Another warbler. By now you can probably recognize them as such without even hearing them. They neither ascend nor descend.
Some are compact rectangles, like this one. The others have considerably more bandwidth per note than most other songbirds.
Today's species is one of the easier ones. Each individual bird has only one song-type. Syntactically the song is two-parted, meaning that one phrase-type is
repeated, followed by anothe phrase type that is also repeated. (This bird takes some liberties with that last rule, diminishing or even dropping the
second part in some of his songs.) Finally, the phrases are acoustically distinctive. The fine parallel lines that you see on the sonogram
translate to the "coarsely burry" quality of the sounds, in Pieplow's words. It is good that the songs are distinctive, because this species is
rarely seen well. They usually skulk in the luxuriant leafy underbrush of wet places. I was extremely lucky to encounter this bird at a time
when he was singing in full view, in a tree.

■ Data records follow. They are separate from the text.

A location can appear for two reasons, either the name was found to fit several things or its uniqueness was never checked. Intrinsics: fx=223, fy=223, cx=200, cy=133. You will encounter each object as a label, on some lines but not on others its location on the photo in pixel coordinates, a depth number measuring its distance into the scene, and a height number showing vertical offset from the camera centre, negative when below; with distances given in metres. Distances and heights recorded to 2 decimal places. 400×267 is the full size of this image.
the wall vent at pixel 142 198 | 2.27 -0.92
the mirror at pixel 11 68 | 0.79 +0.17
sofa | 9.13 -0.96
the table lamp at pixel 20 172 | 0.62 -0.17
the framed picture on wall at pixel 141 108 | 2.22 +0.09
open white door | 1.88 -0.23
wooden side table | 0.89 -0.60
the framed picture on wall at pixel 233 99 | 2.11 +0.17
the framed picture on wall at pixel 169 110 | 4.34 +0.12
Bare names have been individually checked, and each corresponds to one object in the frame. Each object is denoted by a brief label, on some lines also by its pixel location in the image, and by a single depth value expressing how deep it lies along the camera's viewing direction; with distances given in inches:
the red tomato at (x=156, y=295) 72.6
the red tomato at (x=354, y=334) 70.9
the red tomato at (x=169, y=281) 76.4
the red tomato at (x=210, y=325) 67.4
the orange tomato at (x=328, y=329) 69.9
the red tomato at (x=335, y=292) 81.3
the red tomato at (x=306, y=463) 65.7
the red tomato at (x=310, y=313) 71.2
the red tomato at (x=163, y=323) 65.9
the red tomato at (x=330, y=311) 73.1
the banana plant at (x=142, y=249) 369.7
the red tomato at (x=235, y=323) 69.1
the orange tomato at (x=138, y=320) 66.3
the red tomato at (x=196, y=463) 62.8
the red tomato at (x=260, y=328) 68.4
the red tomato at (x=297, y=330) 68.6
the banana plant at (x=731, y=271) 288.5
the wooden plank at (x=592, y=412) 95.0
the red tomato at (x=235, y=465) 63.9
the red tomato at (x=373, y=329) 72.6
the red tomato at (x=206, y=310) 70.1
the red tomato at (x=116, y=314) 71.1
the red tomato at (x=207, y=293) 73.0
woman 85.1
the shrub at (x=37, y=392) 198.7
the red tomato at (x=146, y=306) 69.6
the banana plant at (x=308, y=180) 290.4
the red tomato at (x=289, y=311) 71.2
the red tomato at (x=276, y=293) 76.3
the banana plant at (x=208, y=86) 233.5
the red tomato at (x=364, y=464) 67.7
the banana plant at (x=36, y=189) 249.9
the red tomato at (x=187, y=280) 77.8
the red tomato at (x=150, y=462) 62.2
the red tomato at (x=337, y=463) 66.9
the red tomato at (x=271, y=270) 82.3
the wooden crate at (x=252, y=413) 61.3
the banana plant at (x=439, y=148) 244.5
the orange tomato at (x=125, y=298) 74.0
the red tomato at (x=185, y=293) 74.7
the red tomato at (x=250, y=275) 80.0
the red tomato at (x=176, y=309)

"Luxuriant leafy underbrush" could be described as the habitat of all four members of the recently enlarged genus Geothlypis. That genus
used to be the preserve of the Common Yellowthroat. It has been joined by the Kentucky, Mourning, and MacGillivray's Warblers, formerly of
Oporornis. It's a felicitous union. Kentucky Warbler, of the southeast, actually sounds a bit like the other two, except that it has only a one-part
song. Those two, which are sister species with complimentary ranges, sound very similar, although they can be distinguished in allopatry with
statistical analysis of recordings. But where their ranges meet in northeastern British Columbia, they hybridize and the songs are no longer
distinguishable. This is one of many hybrid zones in closely-related bird species.